In diesem Bibelabschnitt wird zudem deutlich, dass wir alle kommen dürfen wie wir sind. Die Hirten, denen Seine Geburt als Erstes kund getan wurde, gehörte zu dem Pöbel jener Zeit, das nicht vor Gericht aussagen durfte, sind Ihm genauso willkommen wie die Weisen aus dem Morgenland, die einer privilegierten Schicht, den oberen Zehntausend, angehörten. Jesus hatte für den Zöllner genauso Zeit wie für Nikodemus, den Pharisäer, der sich für Seine Lehre interessierte. Die samaritanische Frau lehrte Er, obwohl Männer damals in der Öffentlichkeit nicht mit Frauen sprachen und schon gar nicht mit Samaritern.
Hier zeigt sich auch, dass Jesus das tut, was Er sagt: Zwischen Seiner Lehre und Seinem Leben gibt es keinen Unterschied. Wir dürfen also so kommen, wie wir sind. Jesus kennt keine Klassen- oder Standesdünkel. Wir können Milliardäre sein oder Bettler, Erfolgreiche oder Gescheiterte: Danach fragt Jesus nicht. Er stößt niemanden heraus.

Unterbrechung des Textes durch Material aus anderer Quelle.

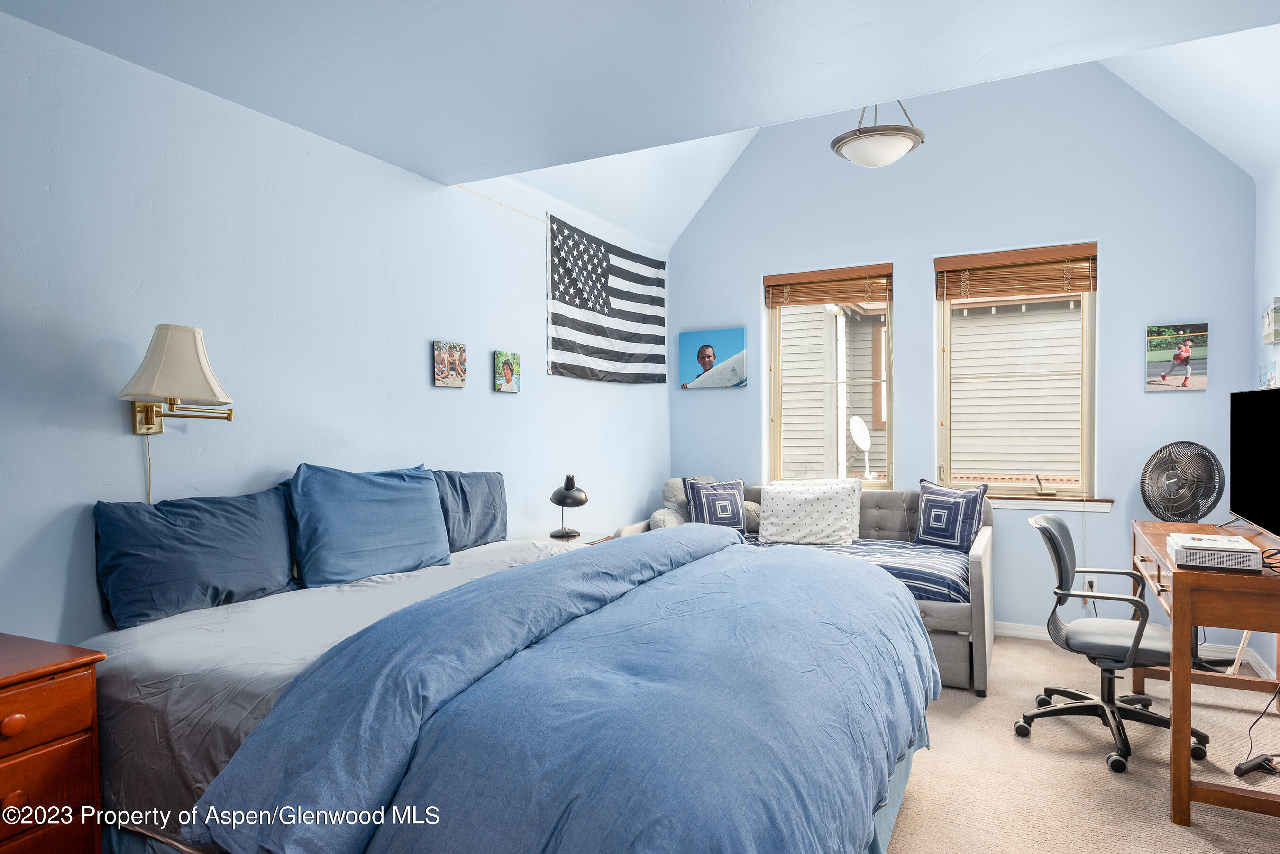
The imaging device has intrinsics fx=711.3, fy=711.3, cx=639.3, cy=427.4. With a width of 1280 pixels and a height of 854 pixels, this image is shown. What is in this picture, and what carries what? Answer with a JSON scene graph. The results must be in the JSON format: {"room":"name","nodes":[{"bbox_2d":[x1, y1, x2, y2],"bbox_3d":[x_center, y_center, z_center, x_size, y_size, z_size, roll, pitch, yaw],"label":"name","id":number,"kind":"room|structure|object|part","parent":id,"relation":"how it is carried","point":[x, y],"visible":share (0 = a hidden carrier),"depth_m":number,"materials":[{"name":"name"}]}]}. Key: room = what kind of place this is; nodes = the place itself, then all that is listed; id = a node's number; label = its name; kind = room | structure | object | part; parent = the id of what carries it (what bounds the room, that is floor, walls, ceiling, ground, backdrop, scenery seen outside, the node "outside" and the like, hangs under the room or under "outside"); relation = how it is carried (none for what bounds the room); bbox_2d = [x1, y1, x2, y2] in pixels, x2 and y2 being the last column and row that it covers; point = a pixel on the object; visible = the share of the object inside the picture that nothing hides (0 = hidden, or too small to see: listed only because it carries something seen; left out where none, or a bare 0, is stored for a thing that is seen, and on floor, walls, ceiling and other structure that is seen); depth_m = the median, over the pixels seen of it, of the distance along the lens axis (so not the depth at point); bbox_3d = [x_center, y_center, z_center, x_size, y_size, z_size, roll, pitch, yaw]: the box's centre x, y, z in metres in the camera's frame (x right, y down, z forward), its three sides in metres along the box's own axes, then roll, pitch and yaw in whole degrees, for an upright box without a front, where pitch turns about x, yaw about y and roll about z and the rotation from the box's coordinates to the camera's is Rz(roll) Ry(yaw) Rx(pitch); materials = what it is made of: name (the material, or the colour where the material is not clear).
{"room":"bedroom","nodes":[
{"label":"bedroom","id":0,"kind":"room"},
{"bbox_2d":[0,4,669,647],"bbox_3d":[-1.183,0.042,3.131,0.161,2.680,6.133,0,1,27],"label":"left wall","id":1,"kind":"structure","parent":0,"point":[434,389],"depth_m":2.53,"materials":[{"name":"paint"}]},
{"bbox_2d":[118,322,236,436],"bbox_3d":[-1.434,-0.138,2.212,0.328,0.360,0.302,0,1,27],"label":"wall lamp","id":2,"kind":"object","parent":1,"relation":"attached to","point":[171,344],"visible":0.99,"depth_m":2.16,"materials":[{"name":"metal"}]},
{"bbox_2d":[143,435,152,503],"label":"lamp cord","id":3,"kind":"object","parent":2,"relation":"hanging from","point":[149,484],"visible":0.57,"depth_m":2.24,"materials":[{"name":"white plastic"}]},
{"bbox_2d":[432,340,466,387],"bbox_3d":[-0.920,-0.303,3.442,0.033,0.211,0.224,0,1,27],"label":"picture","id":4,"kind":"object","parent":1,"relation":"attached to","point":[459,347],"visible":0.98,"depth_m":3.42},
{"bbox_2d":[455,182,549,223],"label":"string","id":5,"kind":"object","parent":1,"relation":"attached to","point":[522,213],"visible":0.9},
{"bbox_2d":[493,350,521,393],"bbox_3d":[-0.719,-0.296,3.869,0.032,0.220,0.200,0,1,27],"label":"picture","id":6,"kind":"object","parent":1,"relation":"attached to","point":[507,362],"visible":0.98,"depth_m":3.84},
{"bbox_2d":[545,213,667,385],"bbox_3d":[-0.209,-0.777,4.782,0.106,1.018,1.594,0,1,27],"label":"flag","id":7,"kind":"object","parent":1,"relation":"attached to","point":[592,352],"visible":0.99,"depth_m":4.70,"materials":[{"name":"white fabric"}]},
{"bbox_2d":[0,0,1279,245],"bbox_3d":[0.136,-1.228,1.557,3.812,0.140,4.229,0,1,27],"label":"ceiling","id":8,"kind":"structure","parent":0,"point":[434,158],"depth_m":2.26,"materials":[{"name":"paint"}]},
{"bbox_2d":[829,101,925,167],"bbox_3d":[1.156,-1.592,3.480,0.444,0.594,0.454,0,1,7],"label":"ceiling light","id":9,"kind":"object","parent":8,"relation":"hanging from","point":[857,138],"visible":0.97,"depth_m":3.39,"materials":[{"name":"white glass"}]},
{"bbox_2d":[665,54,1259,659],"bbox_3d":[1.873,-0.666,4.919,3.822,3.987,0.169,0,1,27],"label":"back wall","id":10,"kind":"structure","parent":0,"point":[1120,267],"depth_m":4.54,"materials":[{"name":"blue paint"}]},
{"bbox_2d":[678,328,747,388],"bbox_3d":[0.557,-0.519,5.415,0.533,0.429,0.033,0,1,27],"label":"canvas picture","id":11,"kind":"object","parent":10,"relation":"attached to","point":[699,352],"visible":0.99,"depth_m":5.39},
{"bbox_2d":[766,265,893,488],"bbox_3d":[1.387,-0.283,5.130,0.903,1.622,0.120,0,1,27],"label":"left window","id":12,"kind":"structure","parent":10,"relation":"in","point":[888,379],"depth_m":5.15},
{"bbox_2d":[764,264,893,308],"bbox_3d":[1.337,-0.996,5.057,0.876,0.245,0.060,0,1,27],"label":"window blind","id":13,"kind":"object","parent":12,"relation":"attached to","point":[790,302],"visible":0.99,"depth_m":5.03,"materials":[{"name":"brown wood"}]},
{"bbox_2d":[936,245,1097,499],"bbox_3d":[2.422,-0.309,4.605,0.932,1.583,0.108,0,1,27],"label":"right window","id":14,"kind":"structure","parent":10,"relation":"in","point":[1085,312],"depth_m":4.59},
{"bbox_2d":[937,242,1098,300],"bbox_3d":[2.387,-0.979,4.515,0.893,0.282,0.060,0,1,27],"label":"window blind","id":15,"kind":"object","parent":14,"relation":"attached to","point":[978,265],"visible":0.99,"depth_m":4.49,"materials":[{"name":"brown wood"}]},
{"bbox_2d":[986,494,1115,512],"bbox_3d":[2.389,0.473,4.545,1.059,0.080,0.109,0,1,27],"label":"window sill","id":16,"kind":"structure","parent":10,"relation":"attached to","point":[1005,501],"depth_m":4.43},
{"bbox_2d":[1083,575,1097,593],"bbox_3d":[2.751,0.964,4.336,0.070,0.116,0.009,0,1,27],"label":"wall socket","id":17,"kind":"object","parent":10,"relation":"attached to","point":[1088,583],"visible":0.74,"depth_m":4.33,"materials":[{"name":"white plastic"}]},
{"bbox_2d":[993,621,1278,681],"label":"baseboard","id":18,"kind":"structure","parent":10,"relation":"attached to","point":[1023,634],"depth_m":4.31,"materials":[{"name":"white paint"}]},
{"bbox_2d":[1144,322,1209,392],"bbox_3d":[3.203,-0.410,4.232,0.306,0.386,0.030,0,1,27],"label":"canvas picture","id":19,"kind":"object","parent":10,"relation":"attached to","point":[1201,384],"visible":0.99,"depth_m":4.22},
{"bbox_2d":[886,633,1279,853],"bbox_3d":[0.212,1.412,2.305,4.572,0.107,5.672,0,1,27],"label":"carpet floor","id":20,"kind":"structure","parent":0,"point":[1195,843],"depth_m":2.77,"materials":[{"name":"beige carpet"}]},
{"bbox_2d":[0,631,106,853],"bbox_3d":[-1.645,0.968,1.478,0.475,0.848,0.747,0,1,27],"label":"nightstand","id":21,"kind":"object","parent":20,"relation":"on","point":[11,708],"visible":0.99,"depth_m":1.62,"materials":[{"name":"brown wood"}]},
{"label":"knob","id":22,"kind":"part","parent":21,"relation":"part of","materials":[{"name":"brown wood"}]},
{"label":"knob","id":23,"kind":"part","parent":21,"relation":"part of","materials":[{"name":"brown wood"}]},
{"bbox_2d":[82,496,936,853],"bbox_3d":[-0.261,0.766,2.290,2.200,1.178,2.150,0,1,27],"label":"bed","id":24,"kind":"object","parent":20,"relation":"on","point":[877,827],"visible":0.92,"depth_m":1.62,"materials":[{"name":"blue fabric"}]},
{"bbox_2d":[90,485,300,628],"bbox_3d":[-1.404,0.395,2.310,0.229,0.360,0.691,0,1,27],"label":"blue pillow","id":25,"kind":"object","parent":24,"relation":"on","point":[241,536],"visible":0.99,"depth_m":2.20,"materials":[{"name":"blue fabric"}]},
{"bbox_2d":[285,463,449,586],"bbox_3d":[-1.039,0.360,2.775,0.270,0.422,0.705,0,1,27],"label":"blue pillow","id":26,"kind":"object","parent":24,"relation":"on","point":[416,497],"visible":0.99,"depth_m":2.63,"materials":[{"name":"blue fabric"}]},
{"bbox_2d":[429,468,509,551],"bbox_3d":[-0.827,0.380,3.296,0.232,0.369,0.660,0,1,27],"label":"blue pillow","id":27,"kind":"object","parent":24,"relation":"on","point":[461,487],"visible":0.66,"depth_m":3.24,"materials":[{"name":"blue fabric"}]},
{"bbox_2d":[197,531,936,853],"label":"duvet","id":28,"kind":"object","parent":24,"relation":"on","point":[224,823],"visible":0.96,"depth_m":1.54,"materials":[{"name":"blue fabric"}]},
{"bbox_2d":[521,527,617,546],"bbox_3d":[-0.385,0.958,3.894,0.462,0.701,0.505,0,1,27],"label":"nightstand","id":29,"kind":"object","parent":20,"relation":"on","point":[549,539],"visible":0.12,"depth_m":3.90,"materials":[{"name":"white"}]},
{"bbox_2d":[548,474,589,538],"bbox_3d":[-0.389,0.424,3.888,0.197,0.349,0.237,-1,1,-11],"label":"desk lamp","id":30,"kind":"object","parent":29,"relation":"on","point":[567,497],"visible":0.99,"depth_m":3.84,"materials":[{"name":"black metal"}]},
{"bbox_2d":[615,485,992,694],"bbox_3d":[1.049,0.871,4.480,2.147,0.905,1.086,0,1,27],"label":"sofa","id":31,"kind":"object","parent":20,"relation":"on","point":[975,566],"visible":0.22,"depth_m":3.92,"materials":[{"name":"grey fabric"}]},
{"bbox_2d":[642,475,760,532],"bbox_3d":[0.449,0.567,4.951,0.692,0.461,0.566,0,1,27],"label":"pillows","id":32,"kind":"object","parent":31,"relation":"on","point":[657,516],"visible":0.3,"depth_m":4.90,"materials":[{"name":"blue fabric"}]},
{"bbox_2d":[682,476,749,532],"bbox_3d":[0.528,0.551,4.817,0.460,0.421,0.228,-1,1,-16],"label":"throw pillow","id":33,"kind":"object","parent":31,"relation":"on","point":[697,491],"visible":0.88,"depth_m":4.77,"materials":[{"name":"fabric"}]},
{"bbox_2d":[757,476,863,544],"bbox_3d":[1.106,0.543,4.634,0.665,0.415,0.383,0,1,27],"label":"white pillow","id":34,"kind":"object","parent":31,"relation":"on","point":[770,514],"visible":1,"depth_m":4.53,"materials":[{"name":"white fabric"}]},
{"bbox_2d":[749,536,972,604],"bbox_3d":[1.172,0.842,4.356,1.693,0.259,0.831,0,1,27],"label":"striped blanket","id":35,"kind":"object","parent":31,"relation":"on","point":[940,579],"visible":0.34,"depth_m":3.97,"materials":[{"name":"blue fabric"}]},
{"bbox_2d":[912,477,987,551],"bbox_3d":[1.888,0.539,4.376,0.209,0.431,0.473,-1,1,-35],"label":"throw pillow","id":36,"kind":"object","parent":31,"relation":"on","point":[955,534],"visible":0.98,"depth_m":4.30,"materials":[{"name":"blue fabric"}]},
{"bbox_2d":[1016,512,1206,776],"bbox_3d":[1.998,0.867,3.081,0.672,0.934,0.669,0,1,27],"label":"office chair","id":37,"kind":"object","parent":20,"relation":"on","point":[1060,549],"visible":0.88,"depth_m":3.02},
{"bbox_2d":[1129,521,1279,823],"bbox_3d":[2.387,0.907,2.888,0.584,0.841,1.331,0,1,27],"label":"desk","id":38,"kind":"object","parent":20,"relation":"on","point":[1185,778],"visible":0.82,"depth_m":2.46,"materials":[{"name":"brown wood"}]},
{"bbox_2d":[1140,440,1225,523],"bbox_3d":[2.891,0.387,3.807,0.390,0.644,0.420,0,1,0],"label":"fan","id":39,"kind":"object","parent":38,"relation":"on","point":[1193,514],"visible":0.97,"depth_m":3.76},
{"bbox_2d":[1165,532,1262,571],"bbox_3d":[2.080,0.454,2.603,0.252,0.076,0.327,0,1,27],"label":"game console","id":40,"kind":"object","parent":38,"relation":"on","point":[1181,561],"visible":0.99,"depth_m":2.49,"materials":[{"name":"white plastic"}]},
{"bbox_2d":[1230,385,1279,540],"bbox_3d":[2.595,0.163,2.917,0.222,0.642,0.940,0,1,27],"label":"television","id":41,"kind":"object","parent":38,"relation":"on","point":[1276,449],"visible":1,"depth_m":3.01,"materials":[{"name":"black"}]},
{"bbox_2d":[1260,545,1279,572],"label":"cable","id":42,"kind":"object","parent":38,"relation":"on","point":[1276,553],"visible":0.92,"depth_m":2.47,"materials":[{"name":"black plastic"}]},
{"bbox_2d":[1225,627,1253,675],"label":"wooden stick","id":43,"kind":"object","parent":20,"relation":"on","point":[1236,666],"visible":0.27,"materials":[{"name":"beige wood"}]},
{"bbox_2d":[1233,687,1279,778],"bbox_3d":[2.481,1.112,2.782,0.325,0.439,0.204,-1,1,-11],"label":"power cord","id":44,"kind":"object","parent":20,"relation":"on","point":[1236,771],"visible":0.96,"depth_m":2.76,"materials":[{"name":"black plastic"}]},
{"bbox_2d":[1233,753,1279,778],"bbox_3d":[2.408,1.310,2.761,0.226,0.047,0.074,-1,1,-20],"label":"power strip","id":45,"kind":"object","parent":20,"relation":"on","point":[1251,768],"visible":1,"depth_m":2.74,"materials":[{"name":"black plastic"}]},
{"bbox_2d":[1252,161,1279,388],"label":"right wall","id":46,"kind":"structure","parent":0,"point":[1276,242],"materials":[{"name":"paint"}]},
{"bbox_2d":[1256,359,1278,388],"bbox_3d":[3.255,-0.265,3.687,0.033,0.153,0.272,0,1,27],"label":"picture","id":47,"kind":"object","parent":46,"relation":"attached to","point":[1271,367],"visible":0.96,"depth_m":3.64},
{"bbox_2d":[1261,296,1279,345],"bbox_3d":[3.249,-0.541,3.642,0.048,0.223,0.248,0,1,27],"label":"picture","id":48,"kind":"object","parent":46,"relation":"attached to","point":[1271,337],"visible":0.99,"depth_m":3.61},
{"label":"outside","id":49,"kind":"structure","parent":0,"visible":0},
{"bbox_2d":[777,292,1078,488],"label":"neighboring house","id":50,"kind":"structure","parent":49,"point":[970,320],"depth_m":8.99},
{"bbox_2d":[848,413,872,475],"bbox_3d":[2.776,0.251,8.835,0.262,0.782,0.379,0,1,27],"label":"satellite dish","id":51,"kind":"object","parent":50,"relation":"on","point":[857,439],"visible":0.92,"depth_m":8.86,"materials":[{"name":"white metal"}]}
]}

Jesus sagt uns, dass der, der an Ihn glaubt, das ewige Leben hat, dass Christgläubige, die Ihn als Brot des Lebens annehmen, in geistlicher Hinsicht niemals mehr dürsten oder hungern. Deshalb müssen wir, wenn wir dieses Brot, wenn wir Jesus zu uns und in unser Herz aufnehmen wollen, Ihn als das ansehen, was Er ist, als den Sohn Gottes. Er ist als Gott, der Sohn vom Himmel herab gekommen. Niemand kann das erkennen, es sei denn, es ist Ihm vom Vater gegeben. Vergessen wir das nicht.